Lake Bonneville fluctuations and global climate change Available to Purchase
Sequence stratigraphy of lacustrine deposits: A Quaternary example from the Bonneville basin, Utah Available to Purchase
Early Wisconsin lakes and glaciers in the Great Basin, U.S.A Available to Purchase
Little is known for certain about early Wisconsin (isotope stage 4) lakes and glaciers of the Great Basin. A moderate lake-level rise in the Bonneville basin is not well dated, but on the basis of amino-acid and radiocarbon ages, is thought to be early Wisconsin in age. A moderate rise of lakes in the basins of Lake Lahontan is dated as ca. 50 ka by U-series ages on tufa, but may have occurred earlier. In the southern Great Basin, Searles Lake fluctuated at levels below the threshold connecting it with Panamint Valley, and Panamint Valley apparently did not contain a large lake during the early Wisconsin. The glacial record is even less-well dated than the lacustrine record.
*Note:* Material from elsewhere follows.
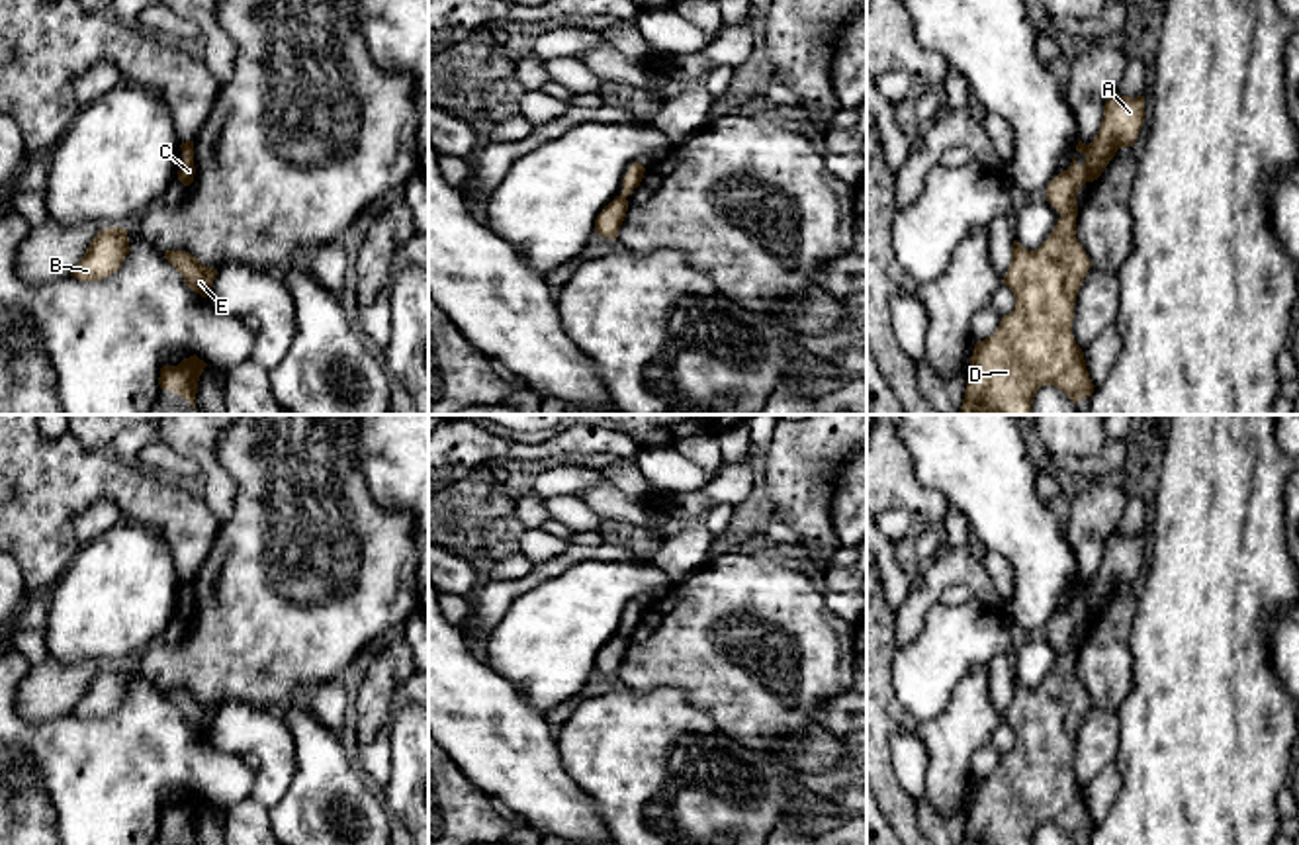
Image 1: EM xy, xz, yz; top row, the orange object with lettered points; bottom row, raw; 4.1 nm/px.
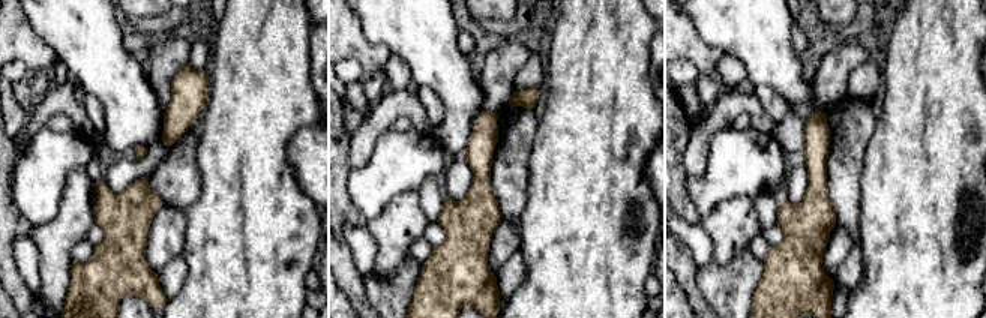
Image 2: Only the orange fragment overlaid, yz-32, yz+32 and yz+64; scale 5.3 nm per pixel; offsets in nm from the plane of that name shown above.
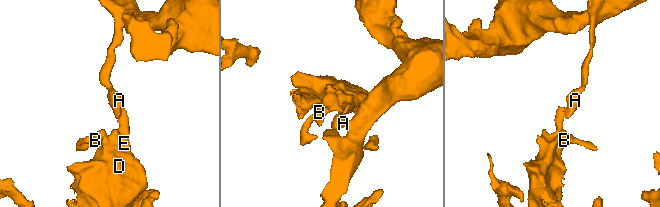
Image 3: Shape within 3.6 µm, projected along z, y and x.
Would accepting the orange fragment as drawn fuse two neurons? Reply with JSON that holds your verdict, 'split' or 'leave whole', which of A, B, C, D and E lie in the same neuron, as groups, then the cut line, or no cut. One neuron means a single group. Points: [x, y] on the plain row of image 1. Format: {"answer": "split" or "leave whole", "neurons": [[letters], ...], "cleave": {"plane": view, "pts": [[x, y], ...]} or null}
{"answer": "split", "neurons": [["A"], ["B", "C", "D", "E"]], "cleave": {"plane": "yz", "pts": [[1084, 597], [1088, 619]]}}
The extent of glaciers in and around the Great Basin during the early Wisconsin is not known; ice extent was certainly greater than at present, but probably was less than the late Wisconsin maximum in most glaciated valleys. Further work is necessary to refine lacustrine and glacial chronologies, and to investigate the causes of lake vs. glacier expansion. Important clues to these questions will come from detailed studies of lacustrine and glacial sequences in different parts of the Great Basin.